Questions sur l’actualité du 31 Mai 2012
Trois des sociétés du Groupe Bolloré (Société financière /SocFin en Sierra Leone et au Cambodge et Socapalm au Cameroun) ont acquis par concession d’importantes terres arables en 2008. Mais les conditions de cessions restent obscures et l’impact sur l’environnement et les populations demeurent un véritable problème dont se soucient peu les gouvernements qui ont attribué ces contrats dans la plus grande opacité.
Les populations locales ont décidé de résister en organisant un « blocus » de la plantation en octobre 2011 sans succès puisque plus de 40 villageois-ayant manifesté ont été arrêtés sans que le gouvernement ne se soucie de leurs droits ancestraux et légitimes.
Mais les griefs étaient très précis et sont au nombre de cinq : 1. absence de consultation sérieuse des autochtones, 2. manque de transparence en général et un grand silence sur les conditions de réinstallation ; 3. mauvaises conditions de travail doublées d’un salaire des ouvriers comparé à ceux des esclaves libérés : 250 000 leones soit 38 euros par mois pour 6 jours par semaine ; 4. la corruption des élites locales et 5. la pression et les harcèlements que subissent les propriétaires terriens et certains chefs de villages pour apposer leur signature sur un accord considéré comme usurier.
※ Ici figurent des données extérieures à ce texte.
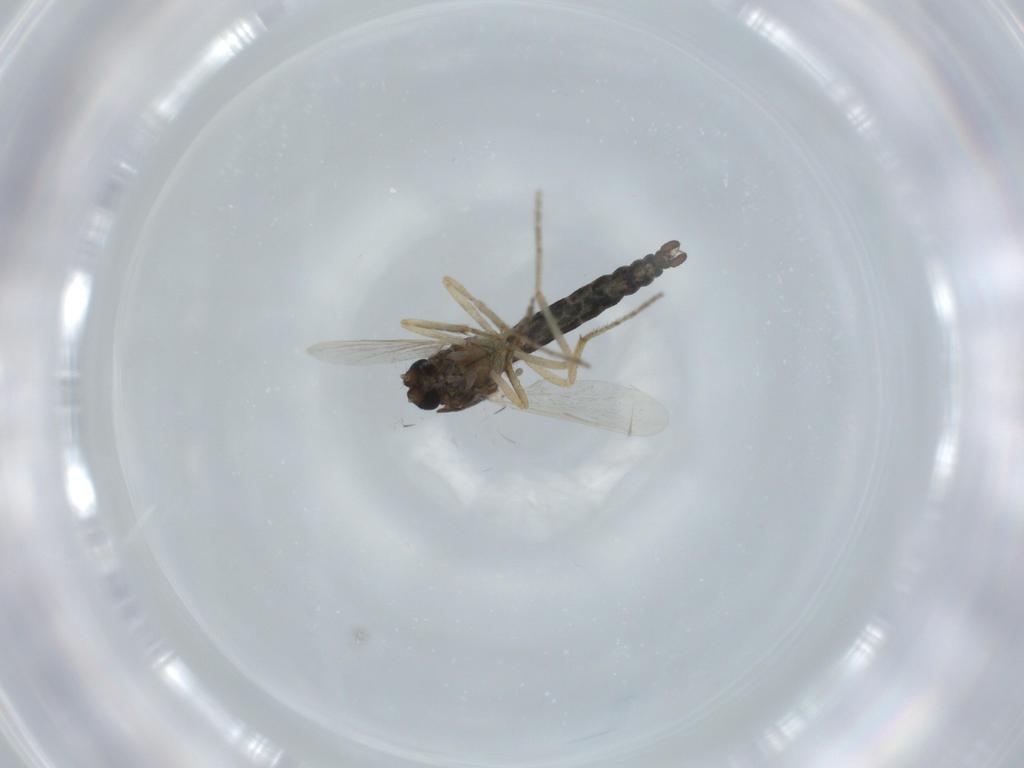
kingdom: Animalia
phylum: Arthropoda
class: Insecta
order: Diptera
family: Ceratopogonidae
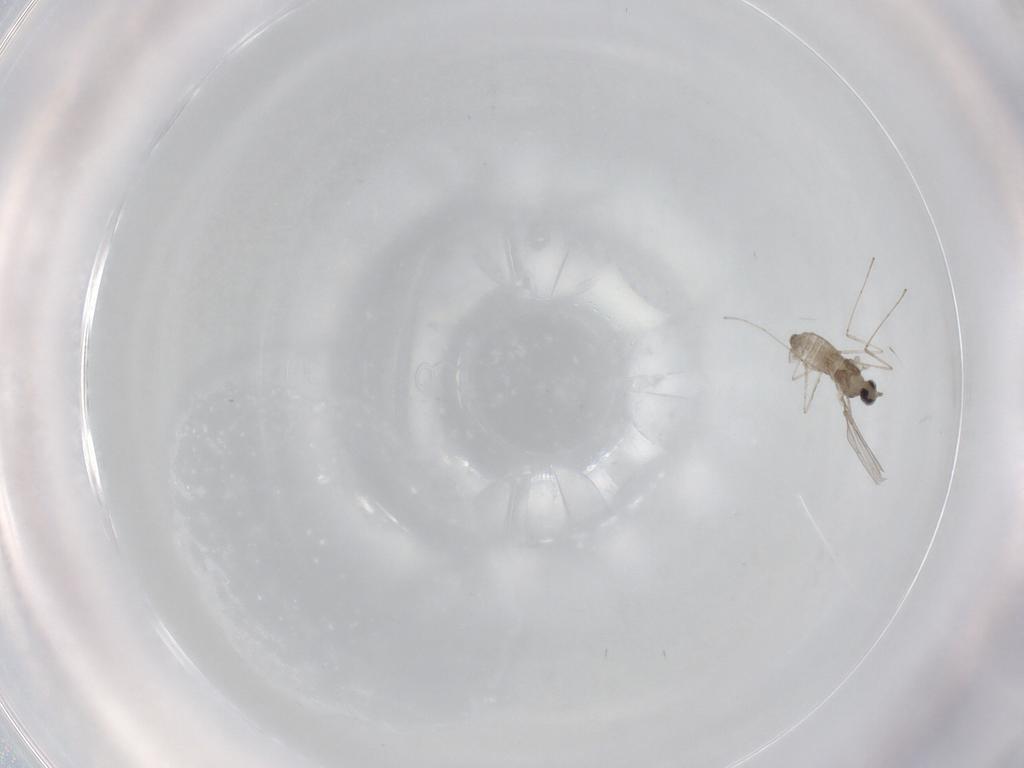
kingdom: Animalia
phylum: Arthropoda
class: Insecta
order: Diptera
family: Cecidomyiidae
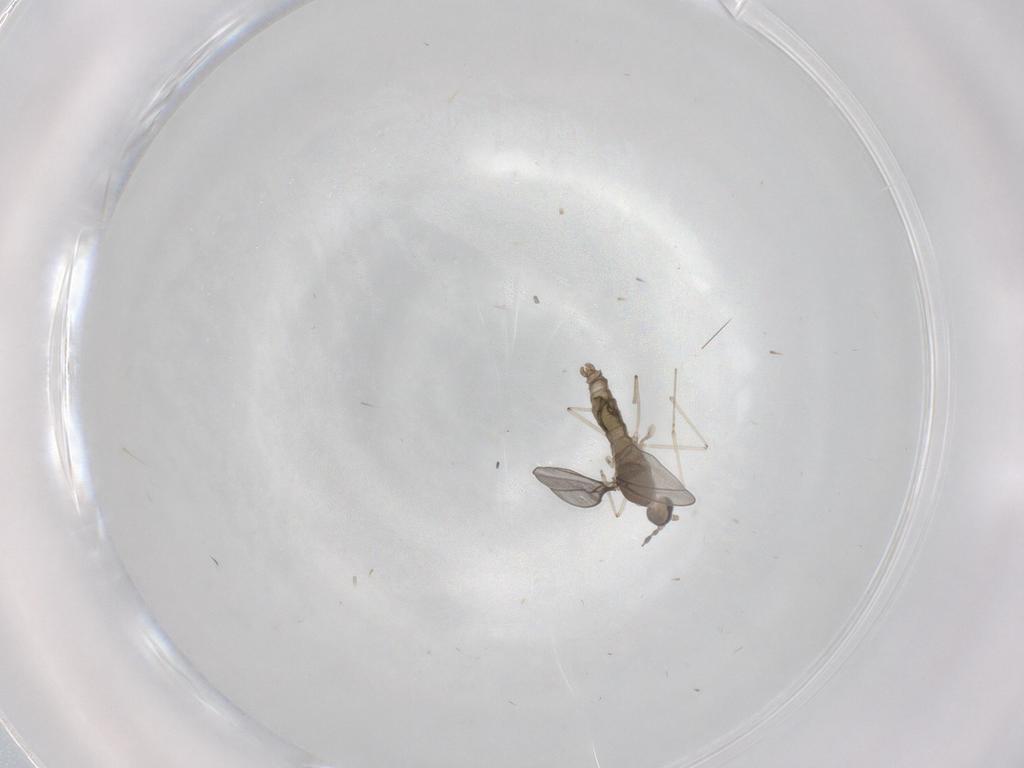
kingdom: Animalia
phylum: Arthropoda
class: Insecta
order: Diptera
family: Cecidomyiidae
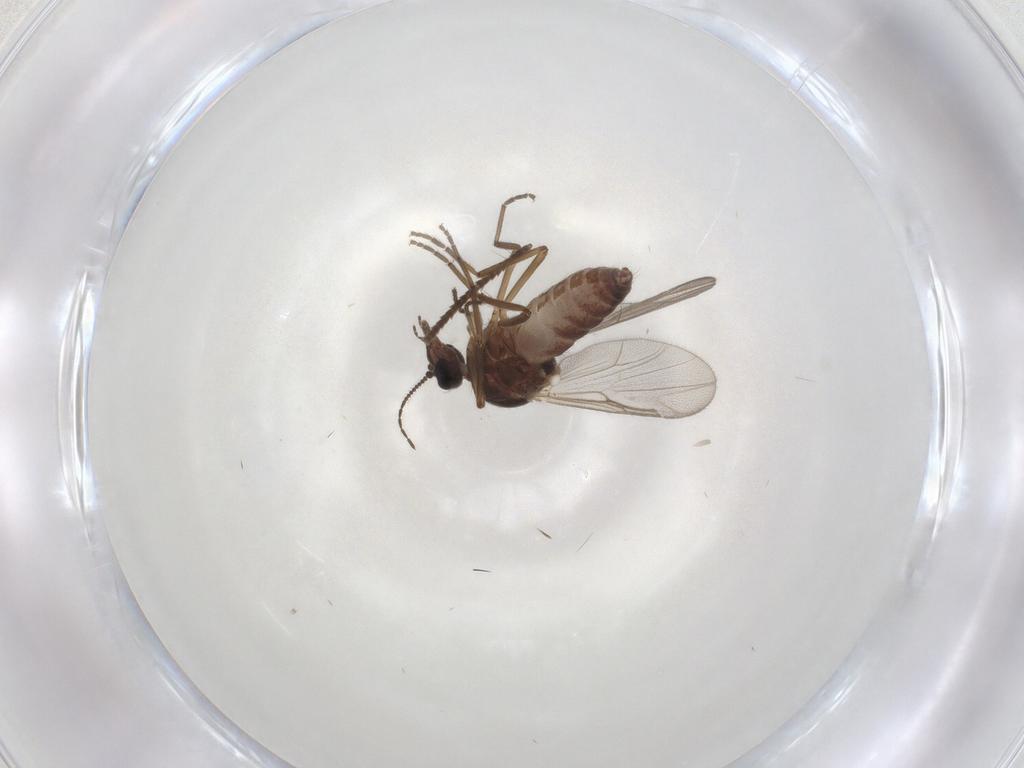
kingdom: Animalia
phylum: Arthropoda
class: Insecta
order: Diptera
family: Ceratopogonidae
Le Groupe Bolloré a fait son droit de réponse en avril 2012 en estimant qu’il poursuivait des objectifs de développement durable. Le Groupe estimait qu’il s’agissait d’une « malhonnêteté intellectuelle » de la part de l’Institut Oakland qui retrace le développement de l’usurpation des autochtones. La presse locale et internationale n’a pas manqué de rappeler que quelques jours après son investiture en 2007, l’ex-président français Nicolas Sarkozy a passé quelques jours de vacances dans le yacht du patron Vincent Bolloré.
Les spéculations sont allées bon train sur les liens des uns et des autres et l’exploitation des autochtones qui ne seraient pas rentrés dans l’histoire.
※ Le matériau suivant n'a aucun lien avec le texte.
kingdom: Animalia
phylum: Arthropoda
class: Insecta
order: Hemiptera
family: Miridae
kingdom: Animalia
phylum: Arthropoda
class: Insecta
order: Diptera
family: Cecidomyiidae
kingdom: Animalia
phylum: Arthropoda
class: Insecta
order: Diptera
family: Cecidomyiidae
Sur le fond, l’association locale des petits propriétaires sierra léonais de Malen rappelle, comme au demeurant l’agence spécialisée des Nations Unies pour l’agriculture et l’alimentation, la FAO, que les monocultures ne soutiennent pas le développement durable car elles génèrent des pertes de la biodiversité et détériorent l’équilibre environnemental et écologique.
Mais que faire face à des coalitions et des collusions de dirigeants africains avec des groupes multinationales qui refusent de prendre en considération le choix de populations autochtones qui choisissent librement de rejeter la monoculture sur la terre de leurs ancêtres ? C’est cette terre que le Gouvernement choisit de s’approprier unilatéralement du fait d’une absence d’enregistrement des propriétaires locaux, au sens occidental du terme.
Avec plus de 250 millions de dollars de bénéfice en 2011 pour le Groupe Bolloré au plan mondial (avant payement des royalties liées aux marques), et une estimation de 10 millions de $USD par an pour les 6500 ha en Sierra Leone, il faut comprendre qu’il est plus important de payer des dividendes aux actionnaires que de payer un salaire décent à un salarié, ex-villageois propriétaire des terres de ses ancêtres en Afrique ou ailleurs.
Le paradoxe est que c’est le Groupe Bolloré qui porte plainte contre les autochtones avec des chances de gagner compte tenu de la position d’un Gouvernement qui défend d’abord les intérêts étrangers avant ceux des populations locales.
Alors renégocier les contrats de concession ne sera pas chose facile à moins de faire appel aux « esprit des ancêtres » en relation directe avec le Dieu Créateur. YEA.